Wunschel D S, Fox K F, Fox A, Bruce J E, Muddiman D C, Smith R D
Department of Microbiology and Immunology, University of South Carolina, School of Medicine, Columbia 29209, USA.
Rapid Commun Mass Spectrom. 1996;10(1):29-35. doi: 10.1002/(SICI)1097-0231(19960115)10:1<29::AID-RCM430>3.0.CO;2-#.
The analysis of polymerase chain reaction (PCR) products by electrospray ionization-Fourier transform ion cyclotron resonance mass spectrometry (ESI-FTICR) has been achieved. Specifically, a 105 base-pair nucleotide portion of the ribosomal spacer region was amplified in two members of the B. cereus group (i.e. B. thuringiensis and B. cereus) using PCR. These amplified regions were then analyzed by gel electrophoresis and ESI-FTICR. Based on the predicted sequence of the PCR products for each organism, the mass measurement using ESI-FTICR matched the theoretical mass within experimental error and was consistent with gel electrophoresis results. In contrast, for the typical several hour time-scale of the gel electrophoresis experiment, the mass spectrometric analysis was completed in a matter of minutes. To our knowledge, this constitutes the first report demonstrating the ionization and detection of a double-stranded PCR product by ESI-MS. This preliminary result indicates the potential use of ESI-MS to analyze PCR products on a rapid time-scale, with potential for medical and taxonomic applications.

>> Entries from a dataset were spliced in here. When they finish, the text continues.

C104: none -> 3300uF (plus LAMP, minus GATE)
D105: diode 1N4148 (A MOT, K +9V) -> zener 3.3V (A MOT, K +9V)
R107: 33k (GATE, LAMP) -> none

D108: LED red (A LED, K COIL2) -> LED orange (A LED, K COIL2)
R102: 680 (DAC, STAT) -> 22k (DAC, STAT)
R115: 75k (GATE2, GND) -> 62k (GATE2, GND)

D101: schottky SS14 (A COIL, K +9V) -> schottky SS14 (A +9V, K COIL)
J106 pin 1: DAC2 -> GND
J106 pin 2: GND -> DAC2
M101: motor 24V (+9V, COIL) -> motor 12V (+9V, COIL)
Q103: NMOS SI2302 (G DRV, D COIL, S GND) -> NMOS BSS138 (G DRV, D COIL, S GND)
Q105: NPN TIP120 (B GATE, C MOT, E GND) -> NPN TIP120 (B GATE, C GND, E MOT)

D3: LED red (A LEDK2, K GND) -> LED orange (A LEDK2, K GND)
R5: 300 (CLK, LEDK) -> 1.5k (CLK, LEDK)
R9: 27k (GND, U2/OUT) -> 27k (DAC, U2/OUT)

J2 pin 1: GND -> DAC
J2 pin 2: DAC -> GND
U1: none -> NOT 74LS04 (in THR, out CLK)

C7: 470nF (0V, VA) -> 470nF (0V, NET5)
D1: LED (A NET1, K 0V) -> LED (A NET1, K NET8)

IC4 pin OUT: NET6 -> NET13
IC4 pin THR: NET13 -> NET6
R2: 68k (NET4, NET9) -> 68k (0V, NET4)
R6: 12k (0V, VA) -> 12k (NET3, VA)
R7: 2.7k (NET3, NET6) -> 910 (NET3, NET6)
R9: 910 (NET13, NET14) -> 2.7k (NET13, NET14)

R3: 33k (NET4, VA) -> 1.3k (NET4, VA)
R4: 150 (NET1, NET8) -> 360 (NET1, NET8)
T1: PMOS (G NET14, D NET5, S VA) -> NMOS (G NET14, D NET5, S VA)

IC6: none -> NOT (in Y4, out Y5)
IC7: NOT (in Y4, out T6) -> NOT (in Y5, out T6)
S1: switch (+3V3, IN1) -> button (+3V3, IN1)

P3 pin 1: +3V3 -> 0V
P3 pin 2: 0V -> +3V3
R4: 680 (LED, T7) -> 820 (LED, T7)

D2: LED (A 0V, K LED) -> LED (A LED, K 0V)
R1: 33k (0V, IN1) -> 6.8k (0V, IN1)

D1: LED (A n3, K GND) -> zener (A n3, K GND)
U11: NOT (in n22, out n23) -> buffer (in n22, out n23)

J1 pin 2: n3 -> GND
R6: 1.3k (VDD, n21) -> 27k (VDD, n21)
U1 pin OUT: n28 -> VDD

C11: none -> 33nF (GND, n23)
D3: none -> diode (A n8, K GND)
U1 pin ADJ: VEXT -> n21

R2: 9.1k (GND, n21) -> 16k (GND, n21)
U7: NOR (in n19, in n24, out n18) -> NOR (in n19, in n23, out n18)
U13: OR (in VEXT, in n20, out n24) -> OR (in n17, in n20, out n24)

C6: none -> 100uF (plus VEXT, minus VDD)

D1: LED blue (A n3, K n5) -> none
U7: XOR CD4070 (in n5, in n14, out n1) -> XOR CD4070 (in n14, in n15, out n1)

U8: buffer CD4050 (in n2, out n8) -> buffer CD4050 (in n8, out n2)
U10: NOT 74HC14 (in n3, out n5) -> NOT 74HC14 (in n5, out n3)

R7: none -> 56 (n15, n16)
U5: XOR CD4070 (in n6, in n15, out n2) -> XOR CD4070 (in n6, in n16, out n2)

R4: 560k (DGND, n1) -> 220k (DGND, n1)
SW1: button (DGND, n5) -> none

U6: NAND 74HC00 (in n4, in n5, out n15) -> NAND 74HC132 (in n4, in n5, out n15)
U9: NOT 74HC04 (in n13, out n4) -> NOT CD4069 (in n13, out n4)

已实现通过电喷雾电离 - 傅里叶变换离子回旋共振质谱(ESI - FTICR)对聚合酶链反应(PCR)产物进行分析。具体而言,使用PCR在蜡样芽孢杆菌组的两个成员(即苏云金芽孢杆菌和蜡样芽孢杆菌)中扩增核糖体间隔区的105个碱基对的核苷酸部分。然后通过凝胶电泳和ESI - FTICR对这些扩增区域进行分析。基于每个生物体PCR产物的预测序列,使用ESI - FTICR进行的质量测量在实验误差范围内与理论质量相符,并且与凝胶电泳结果一致。相比之下,对于凝胶电泳实验通常需要数小时的时间尺度,质谱分析在几分钟内即可完成。据我们所知,这是第一份证明通过ESI - MS对双链PCR产物进行电离和检测的报告。这一初步结果表明ESI - MS在快速时间尺度上分析PCR产物具有潜在用途,在医学和分类学应用方面具有潜力。